Early impressions are important in the contact stage of friendship, as is communication. At this stage, communication centers on basic exchanges. For example, when Cate first met Aaron, she asked him what he did for a living, and he told her that he was a teacher. He asked where she was from originally, and she said Jackson Hole, Wyoming. This back-and-forth, questions-and-answers type of conversation is common in the contact stage of friendship. At this point, people are really just trying to find out more about each other.

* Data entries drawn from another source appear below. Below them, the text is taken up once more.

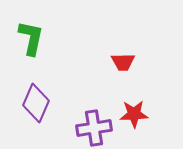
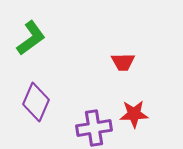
green L-shape: rotated 42 degrees clockwise
purple diamond: moved 1 px up
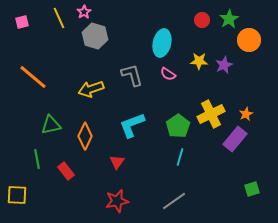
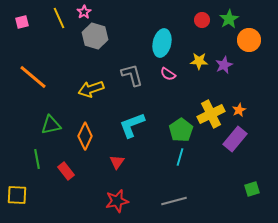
orange star: moved 7 px left, 4 px up
green pentagon: moved 3 px right, 4 px down
gray line: rotated 20 degrees clockwise
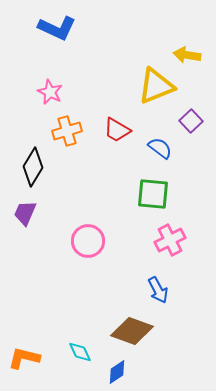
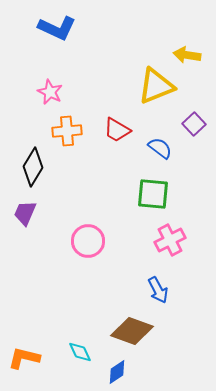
purple square: moved 3 px right, 3 px down
orange cross: rotated 12 degrees clockwise
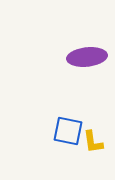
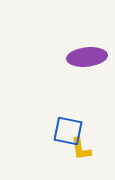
yellow L-shape: moved 12 px left, 7 px down
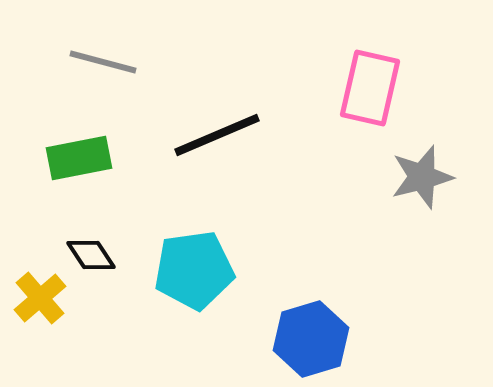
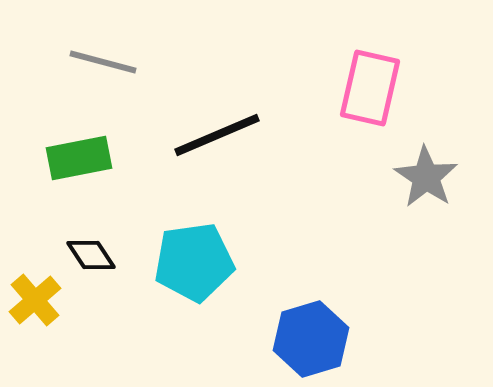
gray star: moved 4 px right; rotated 24 degrees counterclockwise
cyan pentagon: moved 8 px up
yellow cross: moved 5 px left, 2 px down
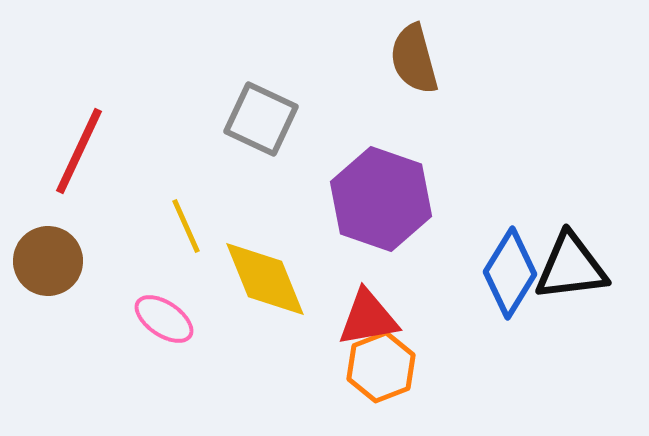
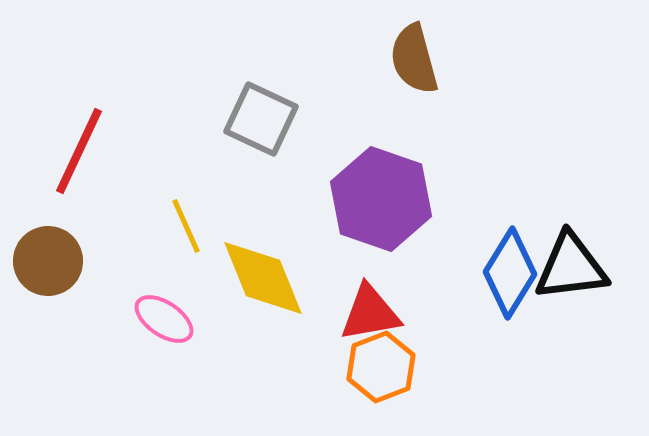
yellow diamond: moved 2 px left, 1 px up
red triangle: moved 2 px right, 5 px up
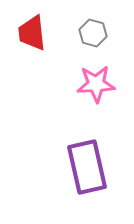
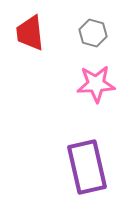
red trapezoid: moved 2 px left
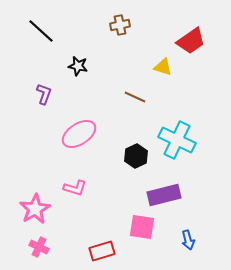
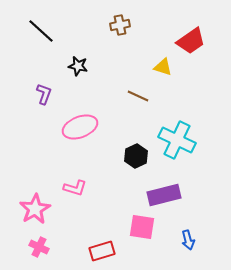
brown line: moved 3 px right, 1 px up
pink ellipse: moved 1 px right, 7 px up; rotated 12 degrees clockwise
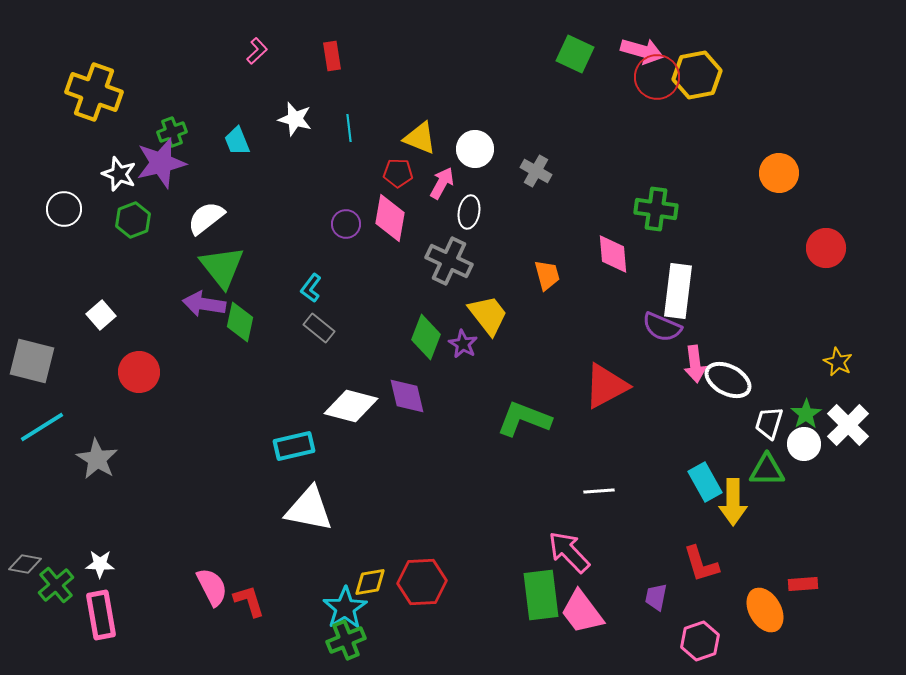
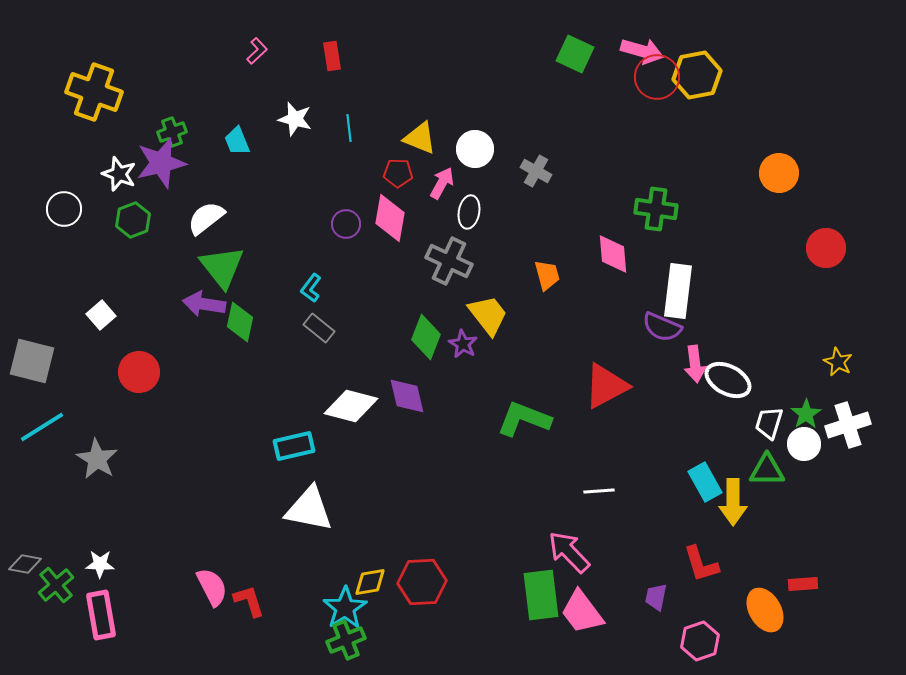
white cross at (848, 425): rotated 27 degrees clockwise
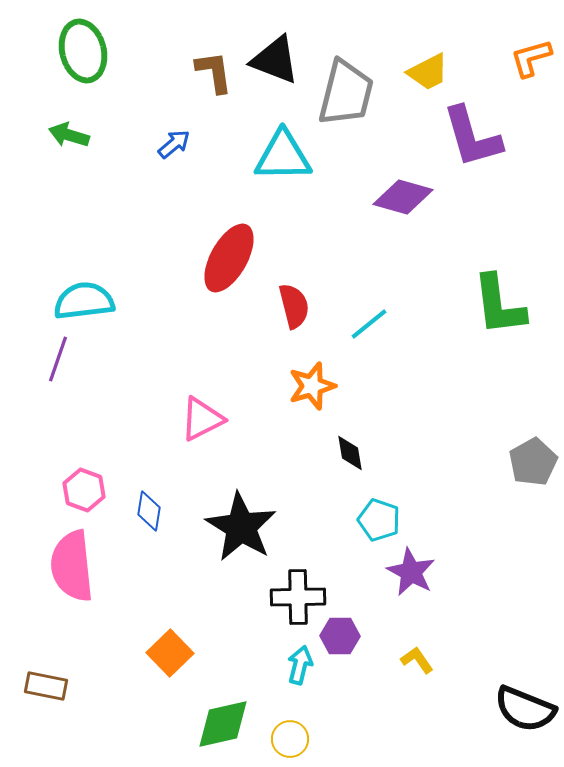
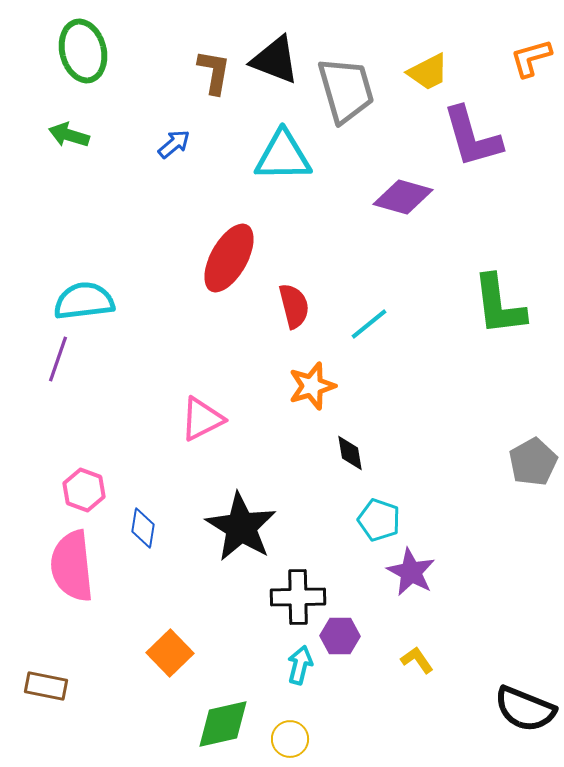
brown L-shape: rotated 18 degrees clockwise
gray trapezoid: moved 3 px up; rotated 30 degrees counterclockwise
blue diamond: moved 6 px left, 17 px down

If the friendship does not progress past the contact stage, people usually stay acquaintances. Cate and Aaron are still acquaintances at this point because they are in the contact stage. But, as they get to know each other, they might become closer friends. On the other hand, if things keep going the way that they are, it's unlikely that Cate and Aaron will ever move past the contact stage and will, instead, remain acquaintances.

Involvement

Cate is still just acquaintances with Aaron, but she's moved beyond the contact stage with Susan. They've had tea together several times at Susan's place, and they went running together in the park one Saturday.

The involvement stage of friendship involves moving from acquaintances to friends. At this point, both parties are seeking more contact and hanging out together more and more. Take Susan and Cate; they are hanging out and working out together, so they've moved past just saying 'hi' in the hallway like acquaintances.

Communication in the involvement stage centers on deeper conversations and getting to know one another better. This is the time when people often reveal secrets about themselves and bond over shared understanding. For example, Cate told Susan about how her ex-boyfriend broke her heart when he dumped her, and Susan empathized and shared a story of how she'd been dumped, too. They were able to talk and share their feelings with one another.

Intimacy

Cate and Susan are friends, but if Cate was really in trouble, Susan wouldn't be the first person that she called. Instead, Cate would probably call her best friend Sophie, who lives back home.